Kasus asusila tapi yang dituntut malah sentimen teologis? Ini adalah fenomena kebodohan beragama. Ini adalah fenomena mencemaskan yang mungkin banyak tidak menyadari, bahwa netizen, melalui narasi Syiah mereka, tengah terjerembab Khawarijisasi Islam.
Tuduhan Syiah di Indonesia
Ketika seseorang menyudutkan aliran teologi tertentu, maka kemungkinannya. Kesatu, ia memahami aliran tersebut secara mendalam, menemukan kekeliruan ajarannya, dan berusaha melindungi alirannya sendiri—juga orang lain yang sealiran—dari ancaman aliran yang disudutkannya. Kedua, ia tidak memahami apa pun kecuali ikut-ikutan. Di Indonesia, masalahnya ada di kemungkinan kedua. Tuduhan Syiah di negara ini sangat reduktif dan stigmatis.
Prof Quraish Shihab, misalnya, dituduh Syiah karena dianggap tidak mewajibkan jilbab. Padahal dalam urusan jilbab, sikap Prof Quraish adalah netral—tidak berpendapat apa pun, sekadar memaparkan pendapat para ulama. Prof Aqil Siroj, Ketua PBNU, juga dituduh Syiah hanya karena pernah menandatangani MoU dengan universitas di Iran. Seluruh orang NU yang pemikirannya progresif, selain dituduh liberal juga dituduh Syiah. Banyak kasusnya.

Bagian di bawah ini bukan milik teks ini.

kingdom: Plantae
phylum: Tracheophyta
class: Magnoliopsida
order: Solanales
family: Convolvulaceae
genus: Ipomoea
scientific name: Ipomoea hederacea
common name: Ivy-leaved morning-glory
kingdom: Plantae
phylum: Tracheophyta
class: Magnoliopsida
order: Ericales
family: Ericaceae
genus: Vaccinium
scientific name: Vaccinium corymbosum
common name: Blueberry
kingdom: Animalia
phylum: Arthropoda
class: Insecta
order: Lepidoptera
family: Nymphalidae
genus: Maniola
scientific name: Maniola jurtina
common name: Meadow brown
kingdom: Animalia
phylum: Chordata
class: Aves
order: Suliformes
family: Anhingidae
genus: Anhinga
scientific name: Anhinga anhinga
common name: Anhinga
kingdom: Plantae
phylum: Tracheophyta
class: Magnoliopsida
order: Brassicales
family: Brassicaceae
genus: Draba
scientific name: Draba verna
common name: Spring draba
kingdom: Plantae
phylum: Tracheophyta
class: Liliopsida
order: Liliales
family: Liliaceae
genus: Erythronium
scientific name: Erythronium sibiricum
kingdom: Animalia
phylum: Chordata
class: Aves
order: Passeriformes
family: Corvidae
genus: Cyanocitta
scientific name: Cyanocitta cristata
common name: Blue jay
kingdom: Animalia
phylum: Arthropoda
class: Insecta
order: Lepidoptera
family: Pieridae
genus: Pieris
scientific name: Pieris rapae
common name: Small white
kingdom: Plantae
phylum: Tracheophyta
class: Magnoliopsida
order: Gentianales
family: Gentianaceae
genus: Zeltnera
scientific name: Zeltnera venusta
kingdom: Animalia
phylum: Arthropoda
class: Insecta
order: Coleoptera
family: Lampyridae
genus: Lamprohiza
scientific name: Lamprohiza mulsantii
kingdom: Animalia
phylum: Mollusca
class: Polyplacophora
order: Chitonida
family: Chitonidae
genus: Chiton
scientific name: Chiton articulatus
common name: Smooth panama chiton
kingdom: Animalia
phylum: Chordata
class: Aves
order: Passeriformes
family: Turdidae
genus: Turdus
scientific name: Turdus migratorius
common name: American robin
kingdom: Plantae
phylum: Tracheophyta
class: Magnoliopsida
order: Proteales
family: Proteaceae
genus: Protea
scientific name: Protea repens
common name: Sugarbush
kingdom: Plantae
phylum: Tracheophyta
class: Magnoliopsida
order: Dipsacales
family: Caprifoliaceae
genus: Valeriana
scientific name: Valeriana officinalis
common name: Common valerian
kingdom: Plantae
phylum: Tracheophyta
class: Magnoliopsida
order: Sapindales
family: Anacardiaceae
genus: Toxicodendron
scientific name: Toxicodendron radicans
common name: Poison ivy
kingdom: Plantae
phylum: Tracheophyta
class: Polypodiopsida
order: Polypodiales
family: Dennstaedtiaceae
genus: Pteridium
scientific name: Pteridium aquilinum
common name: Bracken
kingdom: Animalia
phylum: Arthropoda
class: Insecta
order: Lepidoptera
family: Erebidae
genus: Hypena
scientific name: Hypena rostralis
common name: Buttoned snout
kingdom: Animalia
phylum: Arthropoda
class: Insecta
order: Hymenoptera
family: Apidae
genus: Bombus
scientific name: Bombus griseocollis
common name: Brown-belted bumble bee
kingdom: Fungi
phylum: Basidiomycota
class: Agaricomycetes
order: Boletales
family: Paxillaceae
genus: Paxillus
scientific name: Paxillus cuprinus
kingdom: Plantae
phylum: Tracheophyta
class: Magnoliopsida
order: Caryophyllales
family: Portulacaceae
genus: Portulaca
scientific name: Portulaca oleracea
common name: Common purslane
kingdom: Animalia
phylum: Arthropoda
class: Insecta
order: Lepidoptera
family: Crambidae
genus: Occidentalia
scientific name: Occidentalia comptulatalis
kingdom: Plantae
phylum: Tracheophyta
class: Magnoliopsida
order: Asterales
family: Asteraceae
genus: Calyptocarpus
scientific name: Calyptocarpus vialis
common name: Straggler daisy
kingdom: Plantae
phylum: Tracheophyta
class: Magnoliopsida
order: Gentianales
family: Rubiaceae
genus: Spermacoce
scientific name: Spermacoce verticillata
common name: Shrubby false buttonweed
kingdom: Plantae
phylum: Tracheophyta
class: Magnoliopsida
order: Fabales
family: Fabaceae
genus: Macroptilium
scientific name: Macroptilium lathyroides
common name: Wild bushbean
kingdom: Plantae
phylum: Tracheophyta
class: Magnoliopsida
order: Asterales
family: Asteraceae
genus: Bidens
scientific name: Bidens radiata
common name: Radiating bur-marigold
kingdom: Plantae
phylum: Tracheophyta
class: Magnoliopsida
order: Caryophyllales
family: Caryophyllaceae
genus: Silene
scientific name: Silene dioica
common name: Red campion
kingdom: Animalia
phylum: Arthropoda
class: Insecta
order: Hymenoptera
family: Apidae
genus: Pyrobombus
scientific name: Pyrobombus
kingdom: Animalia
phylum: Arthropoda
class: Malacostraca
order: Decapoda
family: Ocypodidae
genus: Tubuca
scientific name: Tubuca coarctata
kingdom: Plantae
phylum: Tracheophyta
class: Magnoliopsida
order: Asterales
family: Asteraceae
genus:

Jadi tuduhan Syiah di Indonesia sudah jauh tercerabut dari akarnya. Tuduhan kepada orang yang dianggap juga bernuansa kebencian belaka, tanpa memahami kebenarannya. Syiah di Indonesia, oleh orang yang suka menuduh dengan narasi Syiah, digeneralisasi kepada siapa pun yang dianggap liberal, sekuler, bahkan komunis: tuduhan yang sama sekali tidak nyambung dan kentara kebodohan akan apa yang dimaksud Syiah itu sendiri.
Pertanyaannya adalah, lalu siapa mereka yang kerap kali menuduh Syiah tanpa alasan yang jelas? Untuk menjawab ini, kita bisa menilik siapa kalangan yang memiliki permusuhan abadi dengan Syiah. Maka akan ketemu jawabannya: Khawarij. Dalam konteks Indonesia, Khawarij adalah mereka yang mengaku paling murni keislamannya, yang tidak liberal dan sekuler. Dengan demikian, tuduhan Syiah adalah bagian dari Khawarijisasi Islam. Jelas.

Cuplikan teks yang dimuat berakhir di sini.